Silvia Castellanos-Castro, Arturo Aguilar-Rojas, Mariette Matondo, Quentin Gian Gianetto, Hugo Varet, Odile Sismeiro, Rachel Legendre, Julien Fernandes, David Hardy, Jean Yves Coppée, Jean Christophe Olivo-Marin, Nancy Guillen

Link to DOI – 10.1007/978-3-030-44826-4_16

Eukaryome Impact on Human Intestine Homeostasis and Mucosal Immunology. Springer, Cham

Entamoeba histolytica, the agent of amoebiasis, colonizes the human colon and can invade the lining of the colon to disseminate in the deep layers of the intestine. Amoebiasis mainly affects poor people in developing countries, where the barriers between human feces and food or water are inadequate.

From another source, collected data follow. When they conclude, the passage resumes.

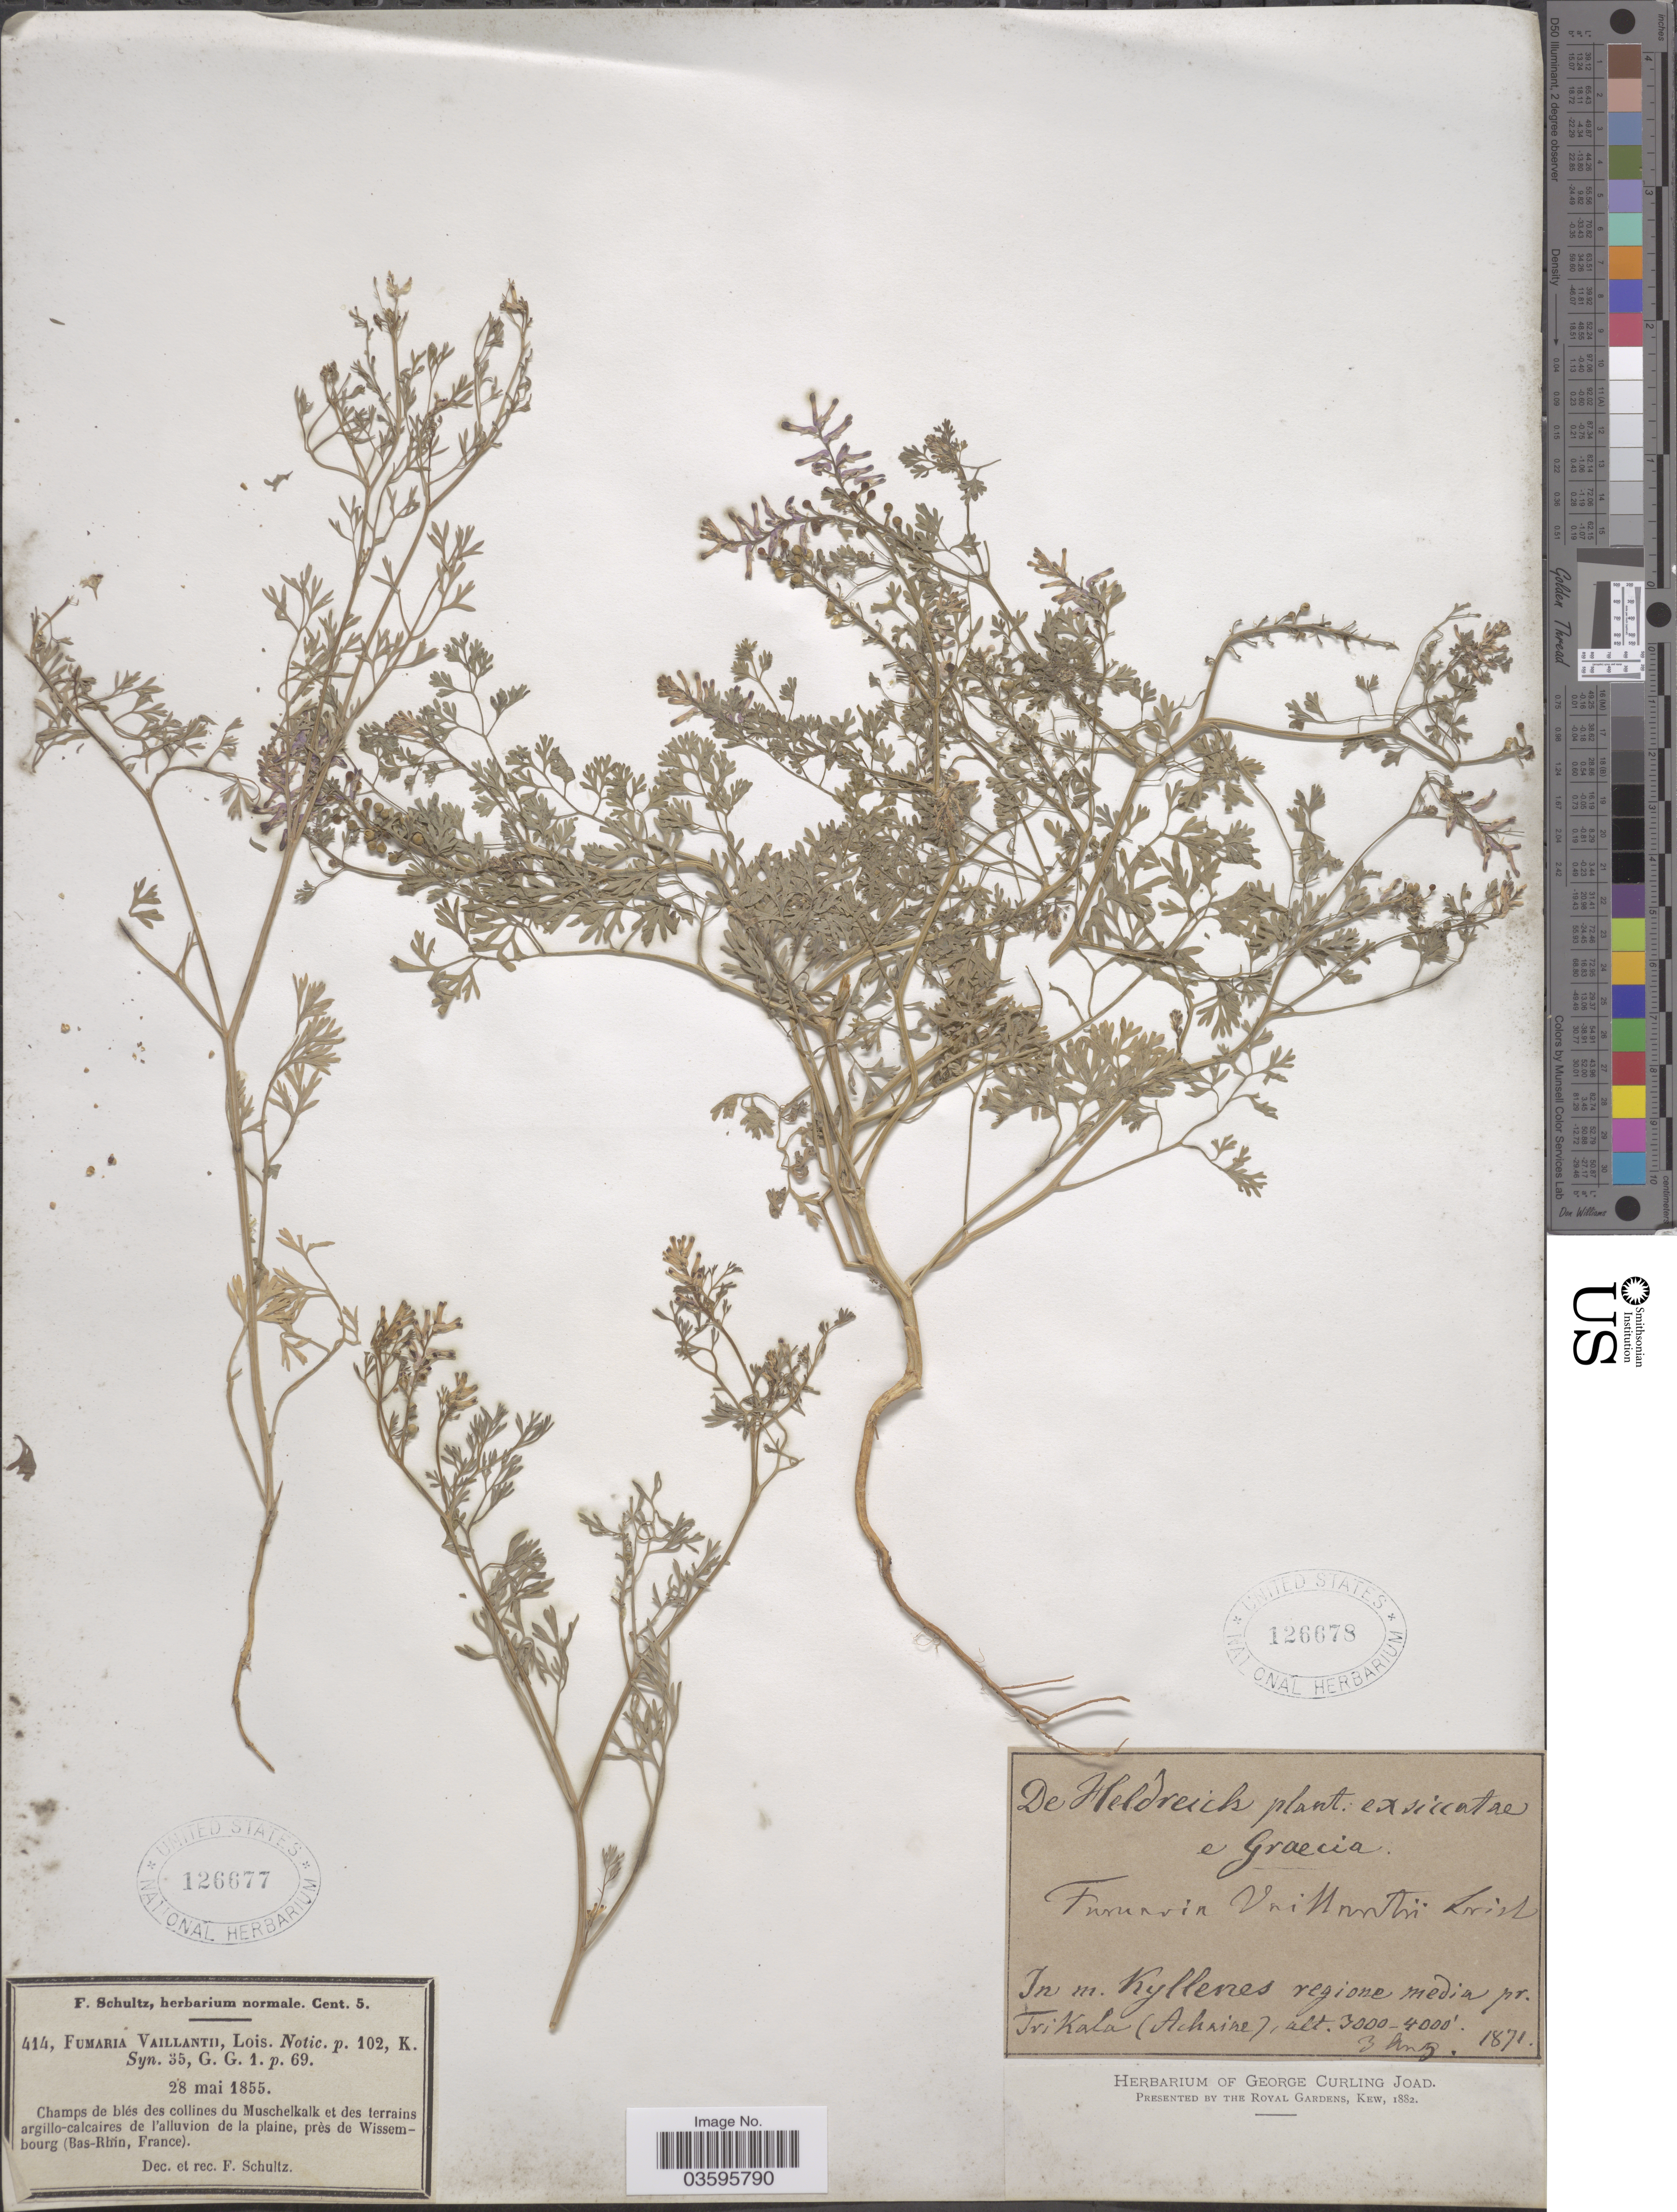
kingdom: Plantae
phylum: Tracheophyta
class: Magnoliopsida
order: Ranunculales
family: Papaveraceae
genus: Fumaria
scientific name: Fumaria vaillantii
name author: Loisel.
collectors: -. De Heldreich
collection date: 1871-08-03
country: Greece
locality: In m. Kyllenes regione media pr. Trikala (Achrine).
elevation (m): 914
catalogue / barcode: US 126678-2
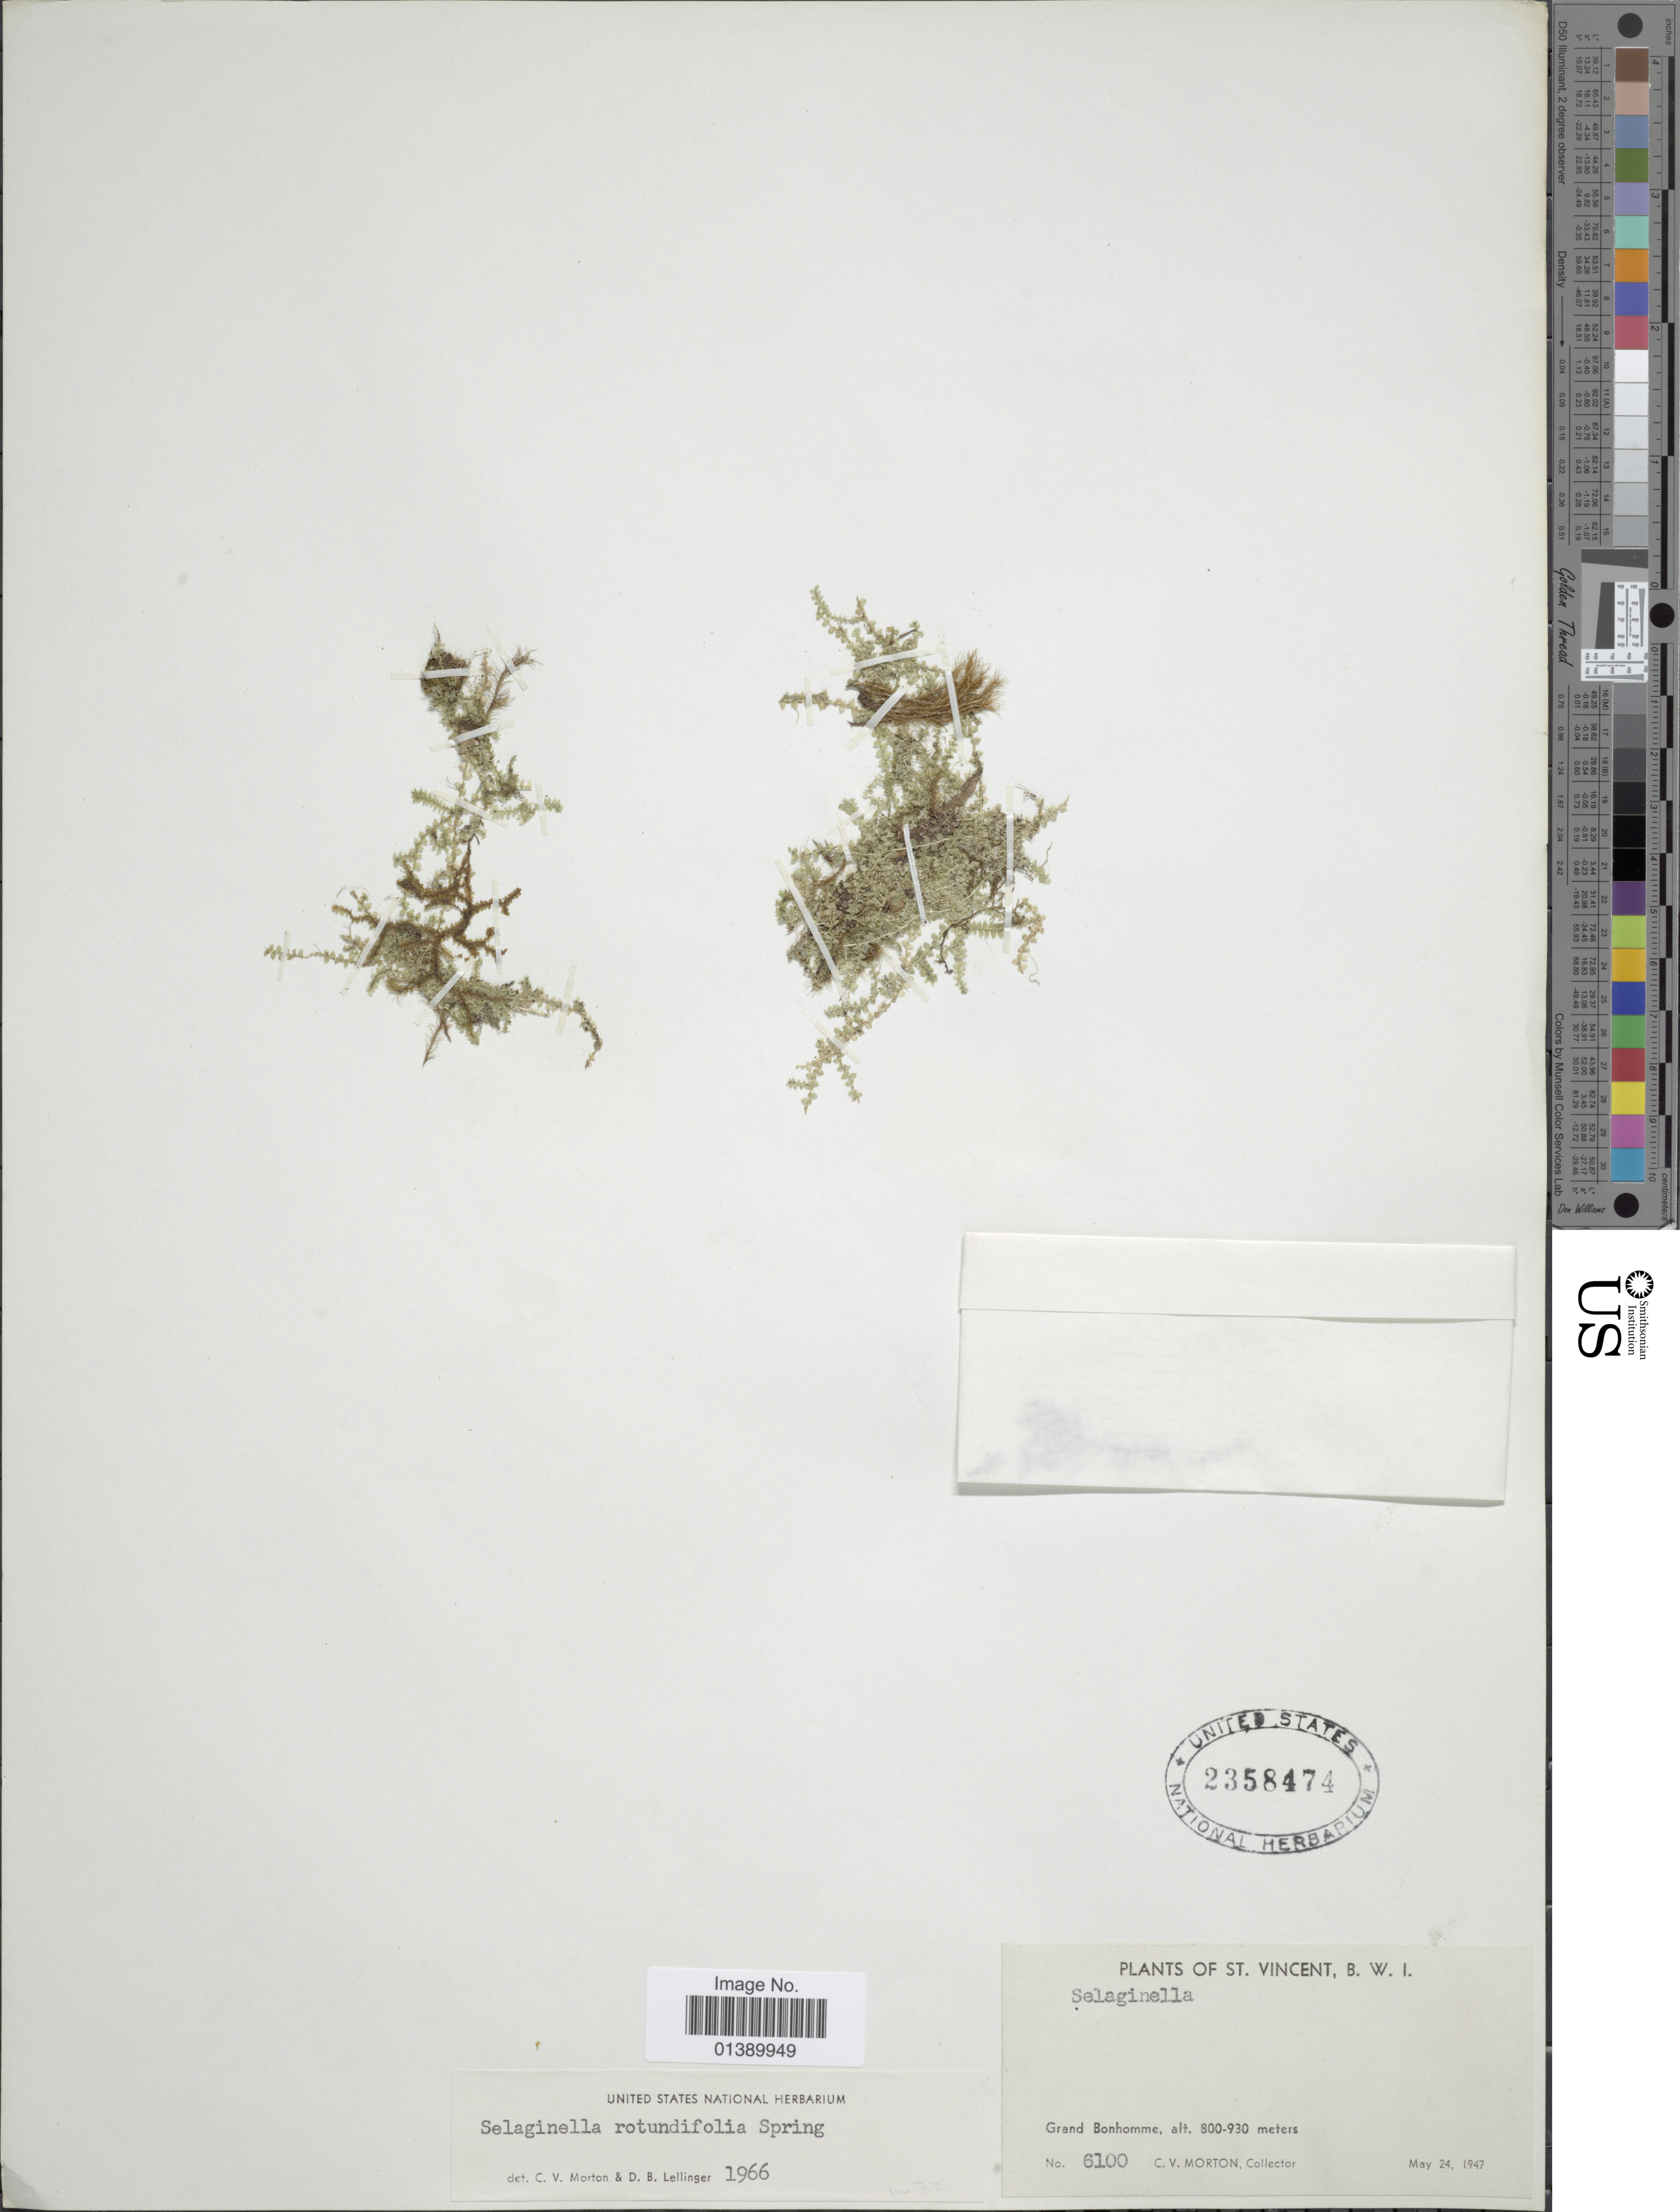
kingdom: Plantae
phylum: Tracheophyta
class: Lycopodiopsida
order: Selaginellales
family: Selaginellaceae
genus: Selaginella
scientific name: Selaginella rotundifolia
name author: Spring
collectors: C. V. Morton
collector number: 6100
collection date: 1947-05-24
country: St. Vincent - Grenadines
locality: St Vincent, B.W.I. Grand Bonhomme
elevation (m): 800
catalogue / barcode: US 2358474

Humans are the only reservoir of E. histolytica and are the sole target organism of the development of the disease, which limits our knowledge of the crosstalk between the colon and the parasite, especially during the acute phase of infection. In the present work, we constructed an in vitro model of intestinal epithelium that includes an immune component to mimic the immune response against pathogenic microorganisms such as E. histolytica. Using this model and leading-edge technologies, including tissue and cell imaging, transcriptomics, proteomics and ELISA, we investigated the early stages of amoebic infection, in particular, the early immune response. The data obtained highlight the importance of several previously showed virulence markers in patients and experimental models. In addition, we underscored the involvement of other factors that appear to be key regulators of gene expression in the cellular stress responses against amoebiasis and we found novel regulatory mechanisms used by this parasite to modulate the immune response and survive within the human intestine.